Biological Control of Sclerotinia Rot Caused by Sclerotinia sclerotiorum in Lettuce Using Bacillus amyloliquefaciens HY

  • 손미라 (서울시립대학교 환경원예학과) ;
  • 김진원 (서울시립대학교 환경원예학과)
  • Mi-Ra Son (Department of Environmental Horticulture, University of Seoul) ;
  • Jin-Won Kim (Department of Environmental Horticulture, University of Seoul)
  • 투고 : 2024.04.26
  • 심사 : 2024.07.04
  • 발행 : 2024.09.30

초록

상추 균핵병균인 Sclerotinia sclerotiorum에 대한 Bacillus amyloliquefaciens HY의 길항력을 검정하기 위해 기내 실험과 온실 실험 및 생육상(growth chamber) 실험을 실시하였다. B. amyloliquefaciens HY의 상추 균핵병균에 대한 기내 대치배양 실험을 실시한 결과, 균사 생장 억제율은 70.7%를 나타냈고, 광학현미경으로 관찰한 결과 무처리구의 균사와 비교했을 때, inhibition zone 부분의 균사의 끝부분이 부풀어 오르고 검은색을 띠며 불규칙하고 기형적인 형태를 띠는 것을 확인하였다. B. amyloliquefaciens HY가 생성하는 휘발성 물질에 의한 길항력을 검정하기 위해 I-plate를 이용하여 실험한 결과, 57.7%의 균사 생장 억제율과 46.7%의 균핵 발아 억제율을 나타냈다. B. amyloliquefaciens HY는 sideropore 생산능, 인산 분해능, protease 생산능이 확인되었지만 chitinase의 생산능은 확인되지 않았다. 생육상 내에서 포트 실험을 진행한 결과, 병원균만 처리한 대조구에서는 0%의 상추 생존율을 보였고, 상추 균핵병균과 B. amyloliquefaciens HY의 배양액을 10배로 희석하여 동시에 처리한 처리구에서 80%의 상추 생존율을 나타냈다. 또한 상추균핵병균을 먼저 접종하고 1주 후에 B. amyloliquefaciens HY의 배양액을 50배로 처리한 처리구에서 80%의 상추생존율을 나타냈다.
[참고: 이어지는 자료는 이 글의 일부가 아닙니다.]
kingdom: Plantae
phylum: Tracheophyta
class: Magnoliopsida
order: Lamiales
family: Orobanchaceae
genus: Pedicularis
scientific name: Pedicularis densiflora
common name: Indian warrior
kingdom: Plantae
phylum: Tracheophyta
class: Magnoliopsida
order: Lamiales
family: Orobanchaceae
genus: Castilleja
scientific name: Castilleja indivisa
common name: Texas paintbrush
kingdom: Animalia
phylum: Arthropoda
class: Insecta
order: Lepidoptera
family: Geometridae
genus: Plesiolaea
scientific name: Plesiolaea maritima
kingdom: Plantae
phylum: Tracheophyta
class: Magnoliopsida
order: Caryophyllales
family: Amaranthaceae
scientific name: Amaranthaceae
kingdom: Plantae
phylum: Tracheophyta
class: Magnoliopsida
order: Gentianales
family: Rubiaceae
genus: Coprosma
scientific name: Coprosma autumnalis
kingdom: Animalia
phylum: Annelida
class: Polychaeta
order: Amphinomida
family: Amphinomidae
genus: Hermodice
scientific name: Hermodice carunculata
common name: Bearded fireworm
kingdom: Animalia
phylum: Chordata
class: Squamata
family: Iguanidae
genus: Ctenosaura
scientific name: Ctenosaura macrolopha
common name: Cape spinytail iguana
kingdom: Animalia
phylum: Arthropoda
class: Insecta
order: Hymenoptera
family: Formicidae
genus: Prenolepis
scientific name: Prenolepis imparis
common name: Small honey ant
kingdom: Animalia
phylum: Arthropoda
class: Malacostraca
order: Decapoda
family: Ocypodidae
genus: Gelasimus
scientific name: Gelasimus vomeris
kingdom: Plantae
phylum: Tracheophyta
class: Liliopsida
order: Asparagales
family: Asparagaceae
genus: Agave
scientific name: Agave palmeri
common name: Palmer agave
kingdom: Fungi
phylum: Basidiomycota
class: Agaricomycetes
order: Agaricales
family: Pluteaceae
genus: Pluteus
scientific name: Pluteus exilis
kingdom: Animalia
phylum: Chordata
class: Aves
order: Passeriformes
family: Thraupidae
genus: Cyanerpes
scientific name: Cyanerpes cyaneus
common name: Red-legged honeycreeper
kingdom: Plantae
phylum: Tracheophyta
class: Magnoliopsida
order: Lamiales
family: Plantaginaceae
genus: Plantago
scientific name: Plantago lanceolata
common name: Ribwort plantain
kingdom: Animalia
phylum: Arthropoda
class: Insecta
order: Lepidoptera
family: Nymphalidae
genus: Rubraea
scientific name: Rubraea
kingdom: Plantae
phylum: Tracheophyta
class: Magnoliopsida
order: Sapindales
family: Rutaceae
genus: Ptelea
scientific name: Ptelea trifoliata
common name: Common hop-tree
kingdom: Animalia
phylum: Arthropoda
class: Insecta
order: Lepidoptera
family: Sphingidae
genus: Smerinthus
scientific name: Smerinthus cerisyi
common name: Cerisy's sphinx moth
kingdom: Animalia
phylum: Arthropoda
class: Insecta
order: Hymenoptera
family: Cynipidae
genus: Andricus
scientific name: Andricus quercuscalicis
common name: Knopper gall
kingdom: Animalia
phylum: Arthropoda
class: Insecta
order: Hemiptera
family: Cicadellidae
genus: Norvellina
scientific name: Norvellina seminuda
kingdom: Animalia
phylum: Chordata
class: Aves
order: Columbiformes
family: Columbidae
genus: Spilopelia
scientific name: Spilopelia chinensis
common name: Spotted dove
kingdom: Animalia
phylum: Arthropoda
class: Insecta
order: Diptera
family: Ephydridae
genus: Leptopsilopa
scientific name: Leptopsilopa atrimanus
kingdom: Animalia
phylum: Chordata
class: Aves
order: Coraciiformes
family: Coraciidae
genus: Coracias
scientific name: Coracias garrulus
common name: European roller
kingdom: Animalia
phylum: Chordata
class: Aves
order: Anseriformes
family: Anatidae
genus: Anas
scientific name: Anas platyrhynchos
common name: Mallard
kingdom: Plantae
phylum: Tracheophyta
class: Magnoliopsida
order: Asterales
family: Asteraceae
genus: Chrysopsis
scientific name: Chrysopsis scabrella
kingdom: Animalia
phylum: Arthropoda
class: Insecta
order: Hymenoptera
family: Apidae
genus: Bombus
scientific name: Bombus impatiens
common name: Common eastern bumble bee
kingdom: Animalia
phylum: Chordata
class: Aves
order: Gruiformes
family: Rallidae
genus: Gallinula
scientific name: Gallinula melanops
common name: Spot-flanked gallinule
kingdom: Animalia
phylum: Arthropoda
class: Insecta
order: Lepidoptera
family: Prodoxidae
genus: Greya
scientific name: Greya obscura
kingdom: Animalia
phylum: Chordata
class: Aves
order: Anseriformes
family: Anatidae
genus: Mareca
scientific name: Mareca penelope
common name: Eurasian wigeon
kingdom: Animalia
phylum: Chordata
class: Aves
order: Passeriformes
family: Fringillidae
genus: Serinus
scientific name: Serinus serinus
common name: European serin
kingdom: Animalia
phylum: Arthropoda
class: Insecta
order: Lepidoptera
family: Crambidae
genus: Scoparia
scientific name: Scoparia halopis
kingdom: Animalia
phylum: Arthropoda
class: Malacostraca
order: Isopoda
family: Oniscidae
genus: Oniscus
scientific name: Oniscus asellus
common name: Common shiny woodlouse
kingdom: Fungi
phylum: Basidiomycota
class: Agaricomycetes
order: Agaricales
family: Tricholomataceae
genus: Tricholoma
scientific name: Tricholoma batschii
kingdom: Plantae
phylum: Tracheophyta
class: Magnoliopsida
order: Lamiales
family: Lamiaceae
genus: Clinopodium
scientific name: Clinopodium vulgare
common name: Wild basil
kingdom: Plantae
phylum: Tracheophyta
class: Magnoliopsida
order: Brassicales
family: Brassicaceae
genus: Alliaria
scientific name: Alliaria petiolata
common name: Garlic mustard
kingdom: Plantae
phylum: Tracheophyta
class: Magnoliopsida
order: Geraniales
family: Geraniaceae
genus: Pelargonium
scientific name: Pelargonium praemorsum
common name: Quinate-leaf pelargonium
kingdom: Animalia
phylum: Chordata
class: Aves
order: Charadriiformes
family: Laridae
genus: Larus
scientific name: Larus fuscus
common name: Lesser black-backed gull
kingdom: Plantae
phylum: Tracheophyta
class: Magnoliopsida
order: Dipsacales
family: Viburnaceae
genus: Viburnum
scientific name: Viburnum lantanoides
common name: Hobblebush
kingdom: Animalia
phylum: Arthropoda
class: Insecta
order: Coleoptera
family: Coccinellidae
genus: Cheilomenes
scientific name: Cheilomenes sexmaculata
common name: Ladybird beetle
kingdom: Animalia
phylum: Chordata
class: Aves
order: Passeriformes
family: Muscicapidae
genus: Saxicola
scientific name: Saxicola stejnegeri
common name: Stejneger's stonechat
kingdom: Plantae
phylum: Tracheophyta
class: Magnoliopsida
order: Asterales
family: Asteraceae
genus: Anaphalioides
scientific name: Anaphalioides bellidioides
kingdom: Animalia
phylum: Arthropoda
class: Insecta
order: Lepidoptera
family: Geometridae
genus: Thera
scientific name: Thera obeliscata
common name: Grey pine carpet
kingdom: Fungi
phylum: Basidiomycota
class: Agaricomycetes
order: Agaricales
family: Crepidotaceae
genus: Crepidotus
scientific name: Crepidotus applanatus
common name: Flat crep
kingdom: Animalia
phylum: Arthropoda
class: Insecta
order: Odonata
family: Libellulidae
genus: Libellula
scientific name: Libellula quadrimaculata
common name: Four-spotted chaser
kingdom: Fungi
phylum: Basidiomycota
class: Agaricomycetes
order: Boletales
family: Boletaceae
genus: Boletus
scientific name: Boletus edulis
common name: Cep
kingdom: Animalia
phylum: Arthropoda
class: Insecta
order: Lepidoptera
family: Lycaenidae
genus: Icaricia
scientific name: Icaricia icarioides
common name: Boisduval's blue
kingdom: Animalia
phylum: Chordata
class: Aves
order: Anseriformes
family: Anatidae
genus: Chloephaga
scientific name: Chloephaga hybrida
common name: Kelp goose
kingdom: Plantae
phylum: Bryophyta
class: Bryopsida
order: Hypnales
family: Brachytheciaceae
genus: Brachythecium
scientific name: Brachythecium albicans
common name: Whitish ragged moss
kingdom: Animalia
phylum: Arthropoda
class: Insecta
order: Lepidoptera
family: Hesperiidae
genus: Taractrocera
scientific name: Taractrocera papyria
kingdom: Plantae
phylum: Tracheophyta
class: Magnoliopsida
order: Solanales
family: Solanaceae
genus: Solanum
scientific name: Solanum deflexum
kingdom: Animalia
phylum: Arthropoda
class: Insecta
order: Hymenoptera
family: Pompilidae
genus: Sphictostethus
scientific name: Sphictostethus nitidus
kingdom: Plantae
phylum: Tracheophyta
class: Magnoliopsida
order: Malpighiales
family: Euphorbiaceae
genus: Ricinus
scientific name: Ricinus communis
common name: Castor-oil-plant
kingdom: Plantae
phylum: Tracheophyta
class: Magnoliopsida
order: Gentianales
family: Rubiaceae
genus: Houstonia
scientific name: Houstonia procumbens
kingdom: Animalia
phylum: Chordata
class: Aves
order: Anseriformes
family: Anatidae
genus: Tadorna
To test the antagonistic ability of Bacillus amyloliquefaciens HY against lettuce sclerotinia rot caused by Sclerotinia sclerotiorum, an in vitro test, greenhouse test and growth chamber test were conducted. As a result of in vitro dual culture test for sclerotia of B. amyloliquefaciens HY, the mycelial growth inhibition rate was 70.7%. Mycelial tip was swollen, black, and had an irregular and deformed shape. In I-plate test, the antagonistic volatile compounds produced by B. amyloliquefaciens HY, the mycelial growth inhibition rate was 57.7% and the sclerotia germination inhibition rate was 46.7%. In addition, B. amyloliquefaciens HY had sideropore production capacity, phosphate solubillibty, and protease production capability, but B. amyloliquefaciens HY did not produce chitinase. In growth chamber test, the lettuce survival rate was 0% in the control group treated with only the pathogen, and 80% in the treatment group treated with of S. sclerotiorum and B. amyloliquefaciens HY by diluting 10 times of the lettuce survival rate. In addition, the lettuce survival rate of 80% was shown in the treatment group treated with the culture medium of B. amyloliquefaciens HY 50 times 1 week later after inoculation with S. sclerotiorum.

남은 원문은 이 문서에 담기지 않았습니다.